There's something magical about this pose, especially for the split second I can hold it away from the wall. It's exhilarating a feeling of poise and equilibrium that makes me long for more. It's like the blissful moments I had this summer while swimming, surrendering to the lake, letting go and trusting the water to carry me. This feeling of being carried is what I glimpse in the Peacock Feather.
The pose looks and feels so light and beautiful, yet demands such effort and intensity to achieve. The real work is to prepare the base. I have to build up enough strength in my arms to depend on them to hold me upside down with my face inches from the ground.
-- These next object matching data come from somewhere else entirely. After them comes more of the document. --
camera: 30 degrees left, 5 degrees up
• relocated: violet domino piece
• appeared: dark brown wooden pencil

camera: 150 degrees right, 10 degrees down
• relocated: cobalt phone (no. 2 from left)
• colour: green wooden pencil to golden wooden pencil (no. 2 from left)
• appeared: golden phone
This means engaging muscles I don't often use the ones that keep my wrists and forearms moving toward the floor and the back of my upper arms active. I also need focus and to mentally agree to the risk before entering the pose.
The joy is in finding the magical space of suspension between worlds. As a child, I would jump from high places, enduring the thud back to earth for the freedom of flight on the way down. In the Peacock Feather, sheer effort is paid off with an astonishing sense of lightness, of being held in time and space by something invisible. Letting go allows me to lift off. Trusting, I find balance.
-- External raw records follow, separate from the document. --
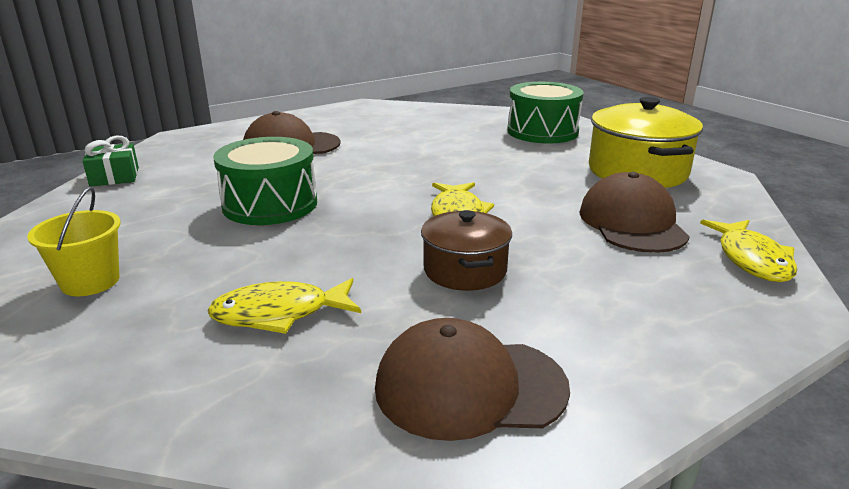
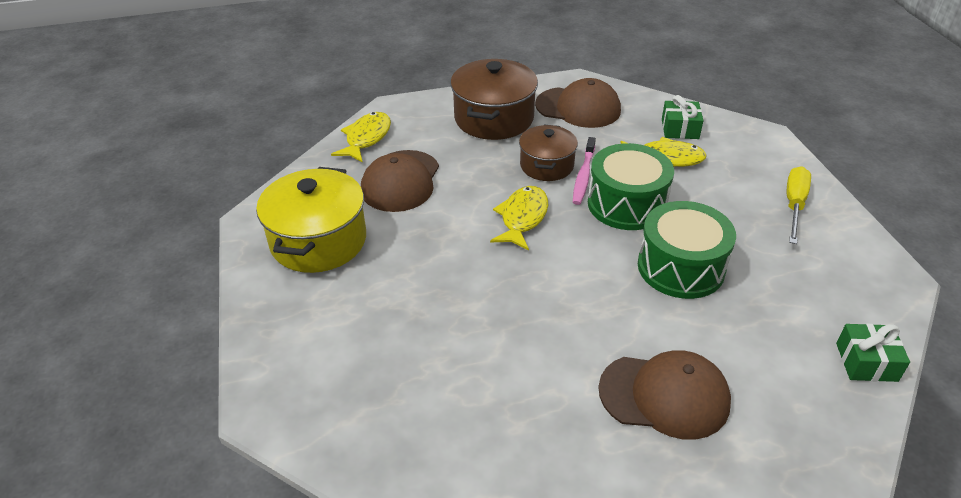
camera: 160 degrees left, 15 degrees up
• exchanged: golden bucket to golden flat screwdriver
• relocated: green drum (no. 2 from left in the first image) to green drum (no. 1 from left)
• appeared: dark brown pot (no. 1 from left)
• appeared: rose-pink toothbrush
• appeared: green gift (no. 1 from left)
Anytime I am able to let go in my daily life - of an old concept or a limited way of thinking I have to trust there is something beyond my limitations and current fears. Letting go means taking a risk, overcoming a desire to be safe or to know what will happen next. A leaping into the unknown. For me, the groundwork starts in my mind by thinking things through as far as I can. When I break through a mental limitation, whether the outside action or manifestation is successful or not, the interior process is exhilarating. It loosens me and creates receptivity. Practising renunciation is like learning to fly. I first have to think that it's possible and then dare to trust the Divine.
As I practise the Peacock Feather, I prepare, go up, hold it for a second, come down, rest. I want to go up again. There's an allure to almost getting it. I desire to be light as a feather. I am intrigued by the possibility of equilibrium, the space of suspending mental chatter, the silence of no thought between breaths. It's like discovering a place that has always been there, prepared, and all I have to do is move into it. Having been there once, or even been close, it calls me to return again because it feels light and easy and right.
In Eastern mythology, the peacock is the vehicle of gods and goddesses. Krishna wears peacock feathers in his hair. Practising the Peacock Feather, I am touched by Divine beauty, encouraged to lighten up and take the leap into trust.
How to do the Peacock Feather (Pincha Mayurasana)
If you can do the Headstand, you have a good foundation for the Peacock Feather. If not, it's best to work with a teacher on this pose.
Warm up for this pose with the Swinging Dog to develop arm strength:
Kneeling, clasp your hands together and place the forearms on the mat, shoulder width apart. Tuck the toes under and lift your hips toward the ceiling, as you would for the Downward-Facing Dog pose. Then, using the strength in your arms for support, move the body forward, bringing your forehead close to the floor above your clasped hands. Return to the starting position and alternate slowly between the two. Rest in the Child's pose.
- Double up your mat and arrange it against a wall. Kneeling, place the hands and forearms on the mat, fingertips about 4 to 6 inches from the wall. Forearms should be shoulder width apart and parallel to each other. Spread the fingers wide. Roll the inner wrists and forearms down toward the floor and activate the muscles in the upper arms. Establish this firm sense of connection to the ground and a sense of engaging your own strength.
- Lift your head so that your face is parallel to the floor. Raise your hips up into a Downward-Facing Dog position and begin walking the legs toward your head and arms. Gather some momentum, think light, and lift the legs over the head, touching the feet to the wall behind you. Keep a long smooth curve in the back, firming the muscles through the abdomen, buttocks and thighs. Hold the pose, breathing and observing. Once you are secure in this position, you can try finding that elusive point of balance by taking the feet off the wall.
- Bring to mind a peacock feather. Write your associations words, thoughts, images. Take one of your associations into the pose and observe your physical and emotional responses. What do these observations tell you about yourself?
- In Christianity, the peacock feather symbolizes the beauty and glory of heaven. Do the pose, asking yourself, How do I get in touch with that beauty and glory?
- As you come up into the Peacock Feather, ask: What does it take for me to make a leap of faith?